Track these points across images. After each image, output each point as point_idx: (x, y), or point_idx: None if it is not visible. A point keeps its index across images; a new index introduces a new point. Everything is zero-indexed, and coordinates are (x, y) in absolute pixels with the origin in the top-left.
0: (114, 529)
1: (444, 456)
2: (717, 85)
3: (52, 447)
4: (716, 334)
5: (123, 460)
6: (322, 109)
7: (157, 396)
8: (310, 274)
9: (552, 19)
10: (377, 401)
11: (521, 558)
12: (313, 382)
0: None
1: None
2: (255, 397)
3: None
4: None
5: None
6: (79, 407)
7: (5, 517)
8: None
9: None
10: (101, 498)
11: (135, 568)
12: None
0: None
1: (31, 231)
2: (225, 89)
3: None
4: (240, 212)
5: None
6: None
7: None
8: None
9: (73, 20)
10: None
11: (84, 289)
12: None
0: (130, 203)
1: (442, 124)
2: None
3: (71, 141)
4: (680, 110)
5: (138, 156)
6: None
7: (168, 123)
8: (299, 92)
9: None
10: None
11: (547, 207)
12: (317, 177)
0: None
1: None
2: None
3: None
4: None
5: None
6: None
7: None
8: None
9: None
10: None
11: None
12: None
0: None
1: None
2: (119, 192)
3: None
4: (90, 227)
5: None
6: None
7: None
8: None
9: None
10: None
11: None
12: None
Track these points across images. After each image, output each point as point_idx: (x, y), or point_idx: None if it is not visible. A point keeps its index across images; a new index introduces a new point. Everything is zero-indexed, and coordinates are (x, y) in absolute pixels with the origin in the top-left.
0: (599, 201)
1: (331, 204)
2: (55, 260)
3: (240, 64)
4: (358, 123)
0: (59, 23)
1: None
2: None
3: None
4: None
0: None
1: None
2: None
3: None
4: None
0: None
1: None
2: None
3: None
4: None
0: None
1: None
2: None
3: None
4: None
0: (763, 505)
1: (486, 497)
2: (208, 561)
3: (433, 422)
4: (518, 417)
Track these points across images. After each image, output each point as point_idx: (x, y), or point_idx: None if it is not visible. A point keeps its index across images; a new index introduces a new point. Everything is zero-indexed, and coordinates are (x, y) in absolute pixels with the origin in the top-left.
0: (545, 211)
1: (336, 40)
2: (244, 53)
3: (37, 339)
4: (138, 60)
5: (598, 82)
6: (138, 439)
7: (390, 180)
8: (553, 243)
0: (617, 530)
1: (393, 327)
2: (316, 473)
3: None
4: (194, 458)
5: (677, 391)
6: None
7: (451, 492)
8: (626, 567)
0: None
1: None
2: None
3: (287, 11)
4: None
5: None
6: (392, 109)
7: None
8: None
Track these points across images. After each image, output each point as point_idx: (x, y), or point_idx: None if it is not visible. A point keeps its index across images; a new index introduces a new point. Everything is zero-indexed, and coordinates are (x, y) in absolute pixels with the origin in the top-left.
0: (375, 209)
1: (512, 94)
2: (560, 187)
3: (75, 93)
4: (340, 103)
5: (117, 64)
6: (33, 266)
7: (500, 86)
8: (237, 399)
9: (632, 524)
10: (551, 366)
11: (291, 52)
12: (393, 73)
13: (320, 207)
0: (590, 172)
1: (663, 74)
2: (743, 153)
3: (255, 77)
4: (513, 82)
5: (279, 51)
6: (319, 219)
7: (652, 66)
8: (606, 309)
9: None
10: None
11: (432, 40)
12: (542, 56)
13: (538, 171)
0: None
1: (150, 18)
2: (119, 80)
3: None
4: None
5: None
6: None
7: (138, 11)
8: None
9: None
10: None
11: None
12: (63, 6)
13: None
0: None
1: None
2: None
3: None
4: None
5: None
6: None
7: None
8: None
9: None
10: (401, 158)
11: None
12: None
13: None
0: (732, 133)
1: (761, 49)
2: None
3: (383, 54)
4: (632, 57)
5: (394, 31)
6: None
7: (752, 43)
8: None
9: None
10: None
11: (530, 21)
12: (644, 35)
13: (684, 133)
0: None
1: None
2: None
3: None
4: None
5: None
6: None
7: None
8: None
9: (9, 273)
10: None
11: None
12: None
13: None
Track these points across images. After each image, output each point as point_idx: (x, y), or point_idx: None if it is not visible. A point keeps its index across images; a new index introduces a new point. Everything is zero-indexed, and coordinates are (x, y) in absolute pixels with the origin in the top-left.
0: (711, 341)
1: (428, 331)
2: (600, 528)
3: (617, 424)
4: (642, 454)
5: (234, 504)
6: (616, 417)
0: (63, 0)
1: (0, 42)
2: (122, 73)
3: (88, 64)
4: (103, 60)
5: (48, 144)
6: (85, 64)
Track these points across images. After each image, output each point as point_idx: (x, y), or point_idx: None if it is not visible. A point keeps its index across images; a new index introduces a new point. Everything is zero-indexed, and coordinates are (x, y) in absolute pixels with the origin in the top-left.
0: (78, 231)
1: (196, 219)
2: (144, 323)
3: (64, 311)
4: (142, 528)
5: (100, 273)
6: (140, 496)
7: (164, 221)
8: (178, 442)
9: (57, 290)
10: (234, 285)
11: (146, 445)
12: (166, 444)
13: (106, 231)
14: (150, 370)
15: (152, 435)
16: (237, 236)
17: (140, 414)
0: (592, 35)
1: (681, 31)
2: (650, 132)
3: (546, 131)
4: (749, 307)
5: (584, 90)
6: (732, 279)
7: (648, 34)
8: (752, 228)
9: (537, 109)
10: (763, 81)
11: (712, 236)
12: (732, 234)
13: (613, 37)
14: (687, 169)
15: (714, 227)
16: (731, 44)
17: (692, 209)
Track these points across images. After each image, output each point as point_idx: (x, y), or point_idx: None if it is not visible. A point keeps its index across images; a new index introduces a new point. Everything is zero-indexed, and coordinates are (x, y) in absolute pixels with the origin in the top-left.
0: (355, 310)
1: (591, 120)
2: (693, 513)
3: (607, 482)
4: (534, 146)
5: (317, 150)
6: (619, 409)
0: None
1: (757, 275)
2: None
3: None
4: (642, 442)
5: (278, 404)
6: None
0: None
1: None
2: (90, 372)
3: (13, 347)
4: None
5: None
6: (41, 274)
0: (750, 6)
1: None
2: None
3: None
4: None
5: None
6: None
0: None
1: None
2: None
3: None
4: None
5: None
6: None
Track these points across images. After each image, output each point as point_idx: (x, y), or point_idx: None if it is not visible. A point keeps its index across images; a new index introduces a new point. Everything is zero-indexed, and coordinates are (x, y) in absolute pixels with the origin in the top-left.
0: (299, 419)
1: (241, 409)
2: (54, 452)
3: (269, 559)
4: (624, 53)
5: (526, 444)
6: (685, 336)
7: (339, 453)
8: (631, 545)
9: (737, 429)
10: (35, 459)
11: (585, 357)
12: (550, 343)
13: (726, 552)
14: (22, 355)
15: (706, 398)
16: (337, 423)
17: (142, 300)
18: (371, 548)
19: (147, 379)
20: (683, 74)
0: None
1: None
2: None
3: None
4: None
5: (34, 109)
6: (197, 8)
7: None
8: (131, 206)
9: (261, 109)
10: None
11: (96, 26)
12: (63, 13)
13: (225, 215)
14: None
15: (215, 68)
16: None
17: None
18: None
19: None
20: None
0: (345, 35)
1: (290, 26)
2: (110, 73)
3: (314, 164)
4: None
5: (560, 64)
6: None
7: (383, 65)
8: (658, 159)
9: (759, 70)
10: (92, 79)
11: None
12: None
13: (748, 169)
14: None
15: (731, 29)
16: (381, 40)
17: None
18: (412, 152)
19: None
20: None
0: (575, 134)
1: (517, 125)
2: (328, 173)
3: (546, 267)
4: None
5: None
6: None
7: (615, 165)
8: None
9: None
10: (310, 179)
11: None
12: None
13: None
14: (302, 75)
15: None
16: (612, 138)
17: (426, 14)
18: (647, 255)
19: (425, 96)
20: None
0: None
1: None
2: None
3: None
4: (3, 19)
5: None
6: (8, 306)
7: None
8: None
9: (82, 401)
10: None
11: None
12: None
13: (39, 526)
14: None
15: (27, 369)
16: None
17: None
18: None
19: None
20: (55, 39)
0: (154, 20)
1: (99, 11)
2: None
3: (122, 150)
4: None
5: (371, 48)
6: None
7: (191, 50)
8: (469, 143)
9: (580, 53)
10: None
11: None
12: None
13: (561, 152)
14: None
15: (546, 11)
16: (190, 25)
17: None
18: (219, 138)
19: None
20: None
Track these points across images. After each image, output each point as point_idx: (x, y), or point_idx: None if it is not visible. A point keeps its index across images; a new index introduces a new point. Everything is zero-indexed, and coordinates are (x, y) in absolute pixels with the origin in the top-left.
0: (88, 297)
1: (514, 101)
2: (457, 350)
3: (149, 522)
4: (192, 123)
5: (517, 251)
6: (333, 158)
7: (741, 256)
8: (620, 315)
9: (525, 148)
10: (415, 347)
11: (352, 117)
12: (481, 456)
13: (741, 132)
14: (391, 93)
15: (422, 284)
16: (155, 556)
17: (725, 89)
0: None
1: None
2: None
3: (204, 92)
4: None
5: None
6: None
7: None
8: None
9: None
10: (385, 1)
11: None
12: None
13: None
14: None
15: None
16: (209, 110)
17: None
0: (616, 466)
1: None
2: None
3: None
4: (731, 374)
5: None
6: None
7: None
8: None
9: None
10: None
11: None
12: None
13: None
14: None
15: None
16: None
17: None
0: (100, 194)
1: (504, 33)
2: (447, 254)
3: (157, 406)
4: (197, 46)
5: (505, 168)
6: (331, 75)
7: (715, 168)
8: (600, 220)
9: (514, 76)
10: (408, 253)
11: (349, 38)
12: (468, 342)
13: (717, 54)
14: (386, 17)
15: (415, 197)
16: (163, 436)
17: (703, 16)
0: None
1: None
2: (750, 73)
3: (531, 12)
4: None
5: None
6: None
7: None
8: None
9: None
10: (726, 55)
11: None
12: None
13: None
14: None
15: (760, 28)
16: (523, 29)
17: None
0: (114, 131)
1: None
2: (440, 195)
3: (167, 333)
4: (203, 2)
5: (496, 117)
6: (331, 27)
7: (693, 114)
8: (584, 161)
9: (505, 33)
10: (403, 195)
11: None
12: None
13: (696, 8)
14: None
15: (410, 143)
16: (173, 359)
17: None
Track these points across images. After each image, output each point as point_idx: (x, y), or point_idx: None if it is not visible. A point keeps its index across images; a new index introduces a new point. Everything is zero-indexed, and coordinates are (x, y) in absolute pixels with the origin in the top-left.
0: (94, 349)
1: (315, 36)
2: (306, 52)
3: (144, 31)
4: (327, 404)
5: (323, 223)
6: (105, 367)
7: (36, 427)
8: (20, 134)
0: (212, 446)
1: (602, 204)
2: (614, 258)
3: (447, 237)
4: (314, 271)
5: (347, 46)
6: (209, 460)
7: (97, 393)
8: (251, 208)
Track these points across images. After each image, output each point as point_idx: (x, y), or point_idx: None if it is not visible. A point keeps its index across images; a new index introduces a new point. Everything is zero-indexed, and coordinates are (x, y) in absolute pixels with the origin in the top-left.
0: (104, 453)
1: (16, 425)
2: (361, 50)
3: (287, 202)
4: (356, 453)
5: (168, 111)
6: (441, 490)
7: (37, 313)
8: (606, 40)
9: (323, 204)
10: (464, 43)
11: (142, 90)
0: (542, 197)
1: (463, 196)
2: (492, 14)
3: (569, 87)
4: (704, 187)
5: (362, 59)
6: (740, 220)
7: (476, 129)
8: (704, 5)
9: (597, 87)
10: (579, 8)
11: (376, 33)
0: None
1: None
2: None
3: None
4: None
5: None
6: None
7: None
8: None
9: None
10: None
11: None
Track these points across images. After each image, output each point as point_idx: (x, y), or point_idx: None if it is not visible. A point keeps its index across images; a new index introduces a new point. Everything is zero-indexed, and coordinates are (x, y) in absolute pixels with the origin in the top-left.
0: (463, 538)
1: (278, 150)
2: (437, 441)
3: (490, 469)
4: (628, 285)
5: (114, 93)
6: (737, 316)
::::::::
* Task to carry out
Render the rows from the first line through the line containing "9: (73, 20)", inclusive, as a Markdown table with the columns Num and Entry. Number each line and leave out any blank lines.

* Task answer
| Num | Entry |
|---|---|
| 1 | Track these points across images. After each image, output each point as point_idx: (x, y), or point_idx: None if it is not visible. A point keeps its index across images; a new index introduces a new point. Everything is zero-indexed, and coordinates are (x, y) in absolute pixels with the origin in the top-left. |
| 2 | 0: (114, 529) |
| 3 | 1: (444, 456) |
| 4 | 2: (717, 85) |
| 5 | 3: (52, 447) |
| 6 | 4: (716, 334) |
| 7 | 5: (123, 460) |
| 8 | 6: (322, 109) |
| 9 | 7: (157, 396) |
| 10 | 8: (310, 274) |
| 11 | 9: (552, 19) |
| 12 | 10: (377, 401) |
| 13 | 11: (521, 558) |
| 14 | 12: (313, 382) |
| 15 | 0: None |
| 16 | 1: None |
| 17 | 2: (255, 397) |
| 18 | 3: None |
| 19 | 4: None |
| 20 | 5: None |
| 21 | 6: (79, 407) |
| 22 | 7: (5, 517) |
| 23 | 8: None |
| 24 | 9: None |
| 25 | 10: (101, 498) |
| 26 | 11: (135, 568) |
| 27 | 12: None |
| 28 | 0: None |
| 29 | 1: (31, 231) |
| 30 | 2: (225, 89) |
| 31 | 3: None |
| 32 | 4: (240, 212) |
| 33 | 5: None |
| 34 | 6: None |
| 35 | 7: None |
| 36 | 8: None |
| 37 | 9: (73, 20) |